Alleine das für sich genommen würde ich keinem Menschen zumuten wollen. Das ist so etwas, über das man leicht hinweglesen kann, nach dem Motto:
Ja was soll denn daran so schlimm sein? Ich kann es in gewisser Weise sogar verstehen, wenn jemand so reagiert. Deshalb empfehle ich zur Empathiegewinnung folgendes: Stelle dir vor, jedes Geräusch, dass du hörst, ist drei mal lauter als du es jetzt wahrnimmst. Also jedes Auto, das vorbeifährt, jeder Mensch, der laut spricht oder gar brüllt, jeder Hund, der bellt, jedes Flugzeug, das vorbeifliegt, jeder Fernseher/Radio, der läuft, jeder Rasenmäher, der läuft, jede Tür, die zuknallt, drei mal so laut wie bisher und das 24/7 und für immer. Lust darauf? Und das alles nur als eines von Dutzenden Symptomen. Das ist es eben, was sich alles hinter einem Standardbegriff wie Depression verbirgt. Natürlich hat nicht jeder alle Nebensymptome, und auch ich habe nur einige der oben genannten, zum Glück, denn jedes weitere wäre eben ein weiterer Faktor, der irgendwann dazu führen würde, dass das Leben nicht mehr lebenswert wäre. Und das führt eben wieder zur oben genannten Idee von einem
Recht auf den Tod, über das sich nur Menschen Gedanken machen, die erahnen können, dass es gar nicht mehr sooo viel braucht, damit das Leben unerträglich wird.
Aber natürlich weiß ich, dass deine Frage letztlich darauf hinausläuft:
Inwiefern könnte ich mein Leben ändern, um meine Situation zu verbessern? Diese Frage ist sicherlich berechtigt und sie ist nicht leicht zu beantworten. Denn wie ich ja oben schon geschrieben habe, ist es bei mir so, dass fast alle Energie für die Erhaltung des Status Quo drauf geht, und noch mal: Ich weiß, dass das auch bei gesunden Menschen oft so ist, ja man könnte argumentieren, dass das eben das Leben ist. Aber: Auf einer Skala von Minus 10 bis Plus 10 liegt mein Status Quo bei Minus 7, während er beim Durchschnittsmenschen bei Null liegt. Und das ist eben der entscheidende Unterschied.
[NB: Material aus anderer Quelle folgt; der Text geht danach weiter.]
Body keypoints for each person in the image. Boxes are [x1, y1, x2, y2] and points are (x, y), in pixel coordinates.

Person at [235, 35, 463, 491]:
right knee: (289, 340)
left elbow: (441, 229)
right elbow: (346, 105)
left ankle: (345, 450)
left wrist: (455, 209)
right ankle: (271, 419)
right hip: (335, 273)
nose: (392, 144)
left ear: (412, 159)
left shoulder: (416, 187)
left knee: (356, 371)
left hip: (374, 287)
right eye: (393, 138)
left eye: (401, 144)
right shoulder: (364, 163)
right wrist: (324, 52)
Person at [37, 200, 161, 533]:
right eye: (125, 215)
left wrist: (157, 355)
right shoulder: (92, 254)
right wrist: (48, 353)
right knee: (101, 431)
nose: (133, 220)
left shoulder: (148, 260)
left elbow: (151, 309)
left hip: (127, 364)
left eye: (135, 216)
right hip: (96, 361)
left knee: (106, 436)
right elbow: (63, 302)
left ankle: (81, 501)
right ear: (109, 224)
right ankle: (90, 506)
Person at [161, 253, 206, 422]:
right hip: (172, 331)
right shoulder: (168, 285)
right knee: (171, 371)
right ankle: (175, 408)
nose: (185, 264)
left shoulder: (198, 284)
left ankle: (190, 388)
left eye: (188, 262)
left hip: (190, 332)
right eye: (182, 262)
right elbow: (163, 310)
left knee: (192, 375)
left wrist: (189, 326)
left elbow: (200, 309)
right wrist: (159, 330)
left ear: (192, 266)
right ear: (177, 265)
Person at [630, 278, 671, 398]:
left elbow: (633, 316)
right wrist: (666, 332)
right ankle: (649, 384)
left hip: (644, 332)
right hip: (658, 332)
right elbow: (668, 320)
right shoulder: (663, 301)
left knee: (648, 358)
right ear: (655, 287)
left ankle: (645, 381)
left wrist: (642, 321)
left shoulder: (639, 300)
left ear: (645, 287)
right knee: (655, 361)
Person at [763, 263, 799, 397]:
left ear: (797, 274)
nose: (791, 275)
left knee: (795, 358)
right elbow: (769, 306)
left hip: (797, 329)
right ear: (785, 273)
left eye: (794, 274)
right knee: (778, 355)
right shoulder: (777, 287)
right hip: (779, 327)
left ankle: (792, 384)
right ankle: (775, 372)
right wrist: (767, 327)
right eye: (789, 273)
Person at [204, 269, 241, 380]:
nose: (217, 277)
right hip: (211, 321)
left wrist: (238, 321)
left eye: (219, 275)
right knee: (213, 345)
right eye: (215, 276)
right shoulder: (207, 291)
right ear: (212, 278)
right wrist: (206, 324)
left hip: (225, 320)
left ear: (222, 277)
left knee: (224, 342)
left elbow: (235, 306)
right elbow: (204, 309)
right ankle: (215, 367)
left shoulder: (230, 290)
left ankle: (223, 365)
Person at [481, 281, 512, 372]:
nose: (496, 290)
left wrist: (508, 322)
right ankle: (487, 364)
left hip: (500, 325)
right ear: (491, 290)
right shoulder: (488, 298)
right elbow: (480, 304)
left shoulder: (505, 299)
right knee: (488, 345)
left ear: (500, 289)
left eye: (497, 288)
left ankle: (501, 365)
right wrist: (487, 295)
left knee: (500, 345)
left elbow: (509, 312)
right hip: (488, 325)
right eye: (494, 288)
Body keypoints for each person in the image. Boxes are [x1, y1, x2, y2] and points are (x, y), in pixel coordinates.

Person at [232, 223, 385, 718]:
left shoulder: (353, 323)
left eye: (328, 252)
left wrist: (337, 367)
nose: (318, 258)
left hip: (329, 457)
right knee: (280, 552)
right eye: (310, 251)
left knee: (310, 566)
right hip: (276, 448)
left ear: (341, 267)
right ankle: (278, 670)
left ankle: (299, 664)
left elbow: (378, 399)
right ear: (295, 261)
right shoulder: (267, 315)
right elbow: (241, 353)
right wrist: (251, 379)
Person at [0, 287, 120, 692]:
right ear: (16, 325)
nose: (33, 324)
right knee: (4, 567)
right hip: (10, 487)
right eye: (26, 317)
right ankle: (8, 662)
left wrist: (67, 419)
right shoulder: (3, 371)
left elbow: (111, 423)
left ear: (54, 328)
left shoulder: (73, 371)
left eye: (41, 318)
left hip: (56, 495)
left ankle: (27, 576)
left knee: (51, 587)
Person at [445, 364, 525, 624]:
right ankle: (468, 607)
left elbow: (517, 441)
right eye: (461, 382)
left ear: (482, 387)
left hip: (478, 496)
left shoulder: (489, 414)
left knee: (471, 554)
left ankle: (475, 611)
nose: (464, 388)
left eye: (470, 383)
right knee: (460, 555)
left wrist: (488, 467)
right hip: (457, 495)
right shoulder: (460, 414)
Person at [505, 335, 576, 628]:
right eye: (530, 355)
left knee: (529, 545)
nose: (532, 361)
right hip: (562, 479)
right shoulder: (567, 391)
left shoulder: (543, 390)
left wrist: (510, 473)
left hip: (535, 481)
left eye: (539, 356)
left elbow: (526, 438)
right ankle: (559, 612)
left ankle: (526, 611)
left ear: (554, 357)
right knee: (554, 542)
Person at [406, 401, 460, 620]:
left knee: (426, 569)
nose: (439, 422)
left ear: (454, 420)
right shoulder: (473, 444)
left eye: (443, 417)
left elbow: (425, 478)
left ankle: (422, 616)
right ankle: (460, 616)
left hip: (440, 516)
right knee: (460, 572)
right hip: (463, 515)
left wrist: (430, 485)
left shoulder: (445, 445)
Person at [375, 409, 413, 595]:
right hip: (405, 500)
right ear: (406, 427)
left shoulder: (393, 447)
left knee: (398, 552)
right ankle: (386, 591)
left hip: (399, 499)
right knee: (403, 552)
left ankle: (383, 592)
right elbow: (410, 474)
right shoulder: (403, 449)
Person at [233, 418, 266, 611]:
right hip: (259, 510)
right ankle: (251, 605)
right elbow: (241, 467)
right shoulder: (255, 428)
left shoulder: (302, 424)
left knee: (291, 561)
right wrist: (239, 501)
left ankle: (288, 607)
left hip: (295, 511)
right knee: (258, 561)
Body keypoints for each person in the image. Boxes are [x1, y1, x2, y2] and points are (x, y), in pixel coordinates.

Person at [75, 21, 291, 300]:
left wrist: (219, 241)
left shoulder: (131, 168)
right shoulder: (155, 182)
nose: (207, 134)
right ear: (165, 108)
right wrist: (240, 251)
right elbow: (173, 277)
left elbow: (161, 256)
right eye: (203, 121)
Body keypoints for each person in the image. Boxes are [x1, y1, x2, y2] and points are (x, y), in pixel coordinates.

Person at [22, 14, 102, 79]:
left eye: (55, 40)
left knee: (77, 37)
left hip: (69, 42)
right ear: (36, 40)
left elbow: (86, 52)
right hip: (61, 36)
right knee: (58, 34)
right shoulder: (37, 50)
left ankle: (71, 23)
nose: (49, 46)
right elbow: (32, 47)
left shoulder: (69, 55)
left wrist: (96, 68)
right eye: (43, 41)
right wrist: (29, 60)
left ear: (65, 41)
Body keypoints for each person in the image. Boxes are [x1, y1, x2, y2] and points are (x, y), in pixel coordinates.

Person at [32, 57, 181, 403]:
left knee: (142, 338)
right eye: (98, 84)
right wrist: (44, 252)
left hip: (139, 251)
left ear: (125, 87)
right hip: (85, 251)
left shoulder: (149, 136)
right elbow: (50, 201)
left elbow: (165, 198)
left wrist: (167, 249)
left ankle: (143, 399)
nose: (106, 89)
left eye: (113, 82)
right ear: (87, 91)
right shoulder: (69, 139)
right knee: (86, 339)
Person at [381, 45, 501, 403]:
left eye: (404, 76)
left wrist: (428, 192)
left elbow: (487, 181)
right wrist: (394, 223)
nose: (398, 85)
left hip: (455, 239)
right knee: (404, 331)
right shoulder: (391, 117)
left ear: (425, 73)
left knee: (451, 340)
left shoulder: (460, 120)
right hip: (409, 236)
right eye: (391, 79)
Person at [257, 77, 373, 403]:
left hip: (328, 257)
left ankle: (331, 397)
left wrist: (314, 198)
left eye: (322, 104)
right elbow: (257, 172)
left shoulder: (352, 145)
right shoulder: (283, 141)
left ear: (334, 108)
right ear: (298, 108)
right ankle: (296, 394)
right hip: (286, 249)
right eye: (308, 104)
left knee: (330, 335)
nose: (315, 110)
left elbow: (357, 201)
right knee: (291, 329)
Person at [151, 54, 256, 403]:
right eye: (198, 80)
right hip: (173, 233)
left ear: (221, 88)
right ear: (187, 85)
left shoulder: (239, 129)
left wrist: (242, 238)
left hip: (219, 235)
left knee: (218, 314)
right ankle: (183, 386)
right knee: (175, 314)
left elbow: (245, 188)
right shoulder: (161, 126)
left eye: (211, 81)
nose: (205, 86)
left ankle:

Ich habe im Laufe der Jahre ein sehr ausgeklügeltes System entwickelt, bestehend aus ganz bestimmten Schlafrhythmen, Arbeitszeiten, körperlicher Betätigung an der frischen Luft, sehr genau eingehaltenen Essenszeiten und vieles, vieles mehr, dass es mir ermöglicht auf meiner Minus 7 zu bleiben und nicht weiter abzusacken. Jede Änderung dieser Abläufe kann fatale Auswirkungen haben, die in keiner Weise vorhersehbar sind. Es muss nicht sein, aber es kann sein. Natürlich gibt es immer wieder mal Störungen dieser Abläufe, ist ja ganz klar, und manchmal kann ich das wegstecken, manchmal ist es aber auch eine Katastrophe und bringt mich völlig aus dem Konzept. Dann rutsche ich in Richtung Minus 8 und erahne erst, wie schlimm es dort sein würde. Denn die Unterschiede zwischen zwei Zahlen sind auf dieser Skala gewaltig. Daher: Veränderungen sind ein zweischneidiges Schwert. Natürlich ist Leben immer auch Veränderung und auch mein Dasein kann nicht statisch sein. Aber die Veränderungen finden bei mir über sehr lange Zeiträume statt, damit ich jeden Schritt in meine lebenswichtige Routine einfügen kann, ohne dass er das Gesamtsystem ins Wanken bringt.